The album hits nerve centers more associated with Zapp than beardo disco, even as the rhythms don’t stray from sturdy house underpinnings. Lindstrøm’s strength isn’t in miniatures, though, and even with most tracks hovering around five minutes, this collaboration isn’t in any particular rush to get anywhere. Despite its sustained seratonin rush of pop recognition, Real Life Is No Cool feels as formless and clunky as the first seconds of "Looking for What" on a regular basis. Although the album is more enjoyable on the whole than AGF/Delay’s insular Symptoms, the collaboration between Antye Greie-Fuchs and Vladislav Delay forms a better comparison than Summer-Moroder one. The collaboration here seems simultaneously oversaturated and alienated, like the two were working under intense intimacy yet at cross-purposes. That strange, overdetermined closeness was one of the themes of Symptoms but seems superfluous in RLINC.
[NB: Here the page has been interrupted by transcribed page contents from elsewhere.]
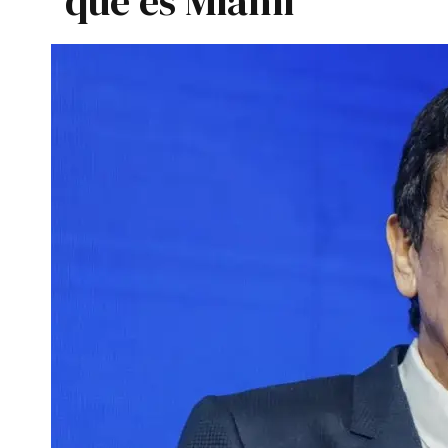
que es Miami"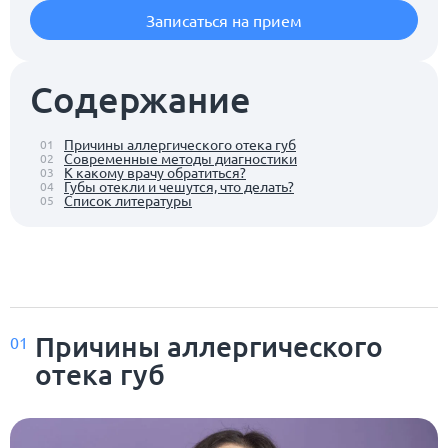
Записаться на прием
Содержание
Причины аллергического отека губ
01
Современные методы диагностики
02
К какому врачу обратиться?
03
Губы отекли и чешутся, что делать?
04
Список литературы
05
Причины аллергического
01
отека губ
The constantly renewed story of Making The Pop Album comes into play when thinking about this record, but luckily it’s stranger in execution than in concept. Christabelle’s vocal tics and meandering style also recall Mark E. Smith’s frontmannery for Von Südenfed, although it sounds like Christabelle is laughing at her own incoherence rather than wielding it. Even better, there’s no track here that towers over the others, as "The Rhinohead" did; so while there’s no pointing out a surpassing moment, there are also no considerable lulls. Front-to-back, Real Life Is No Cool does exactly what it set out to do and no more: be a collection of dance pop tunes so solid it feels like they’ve always been there.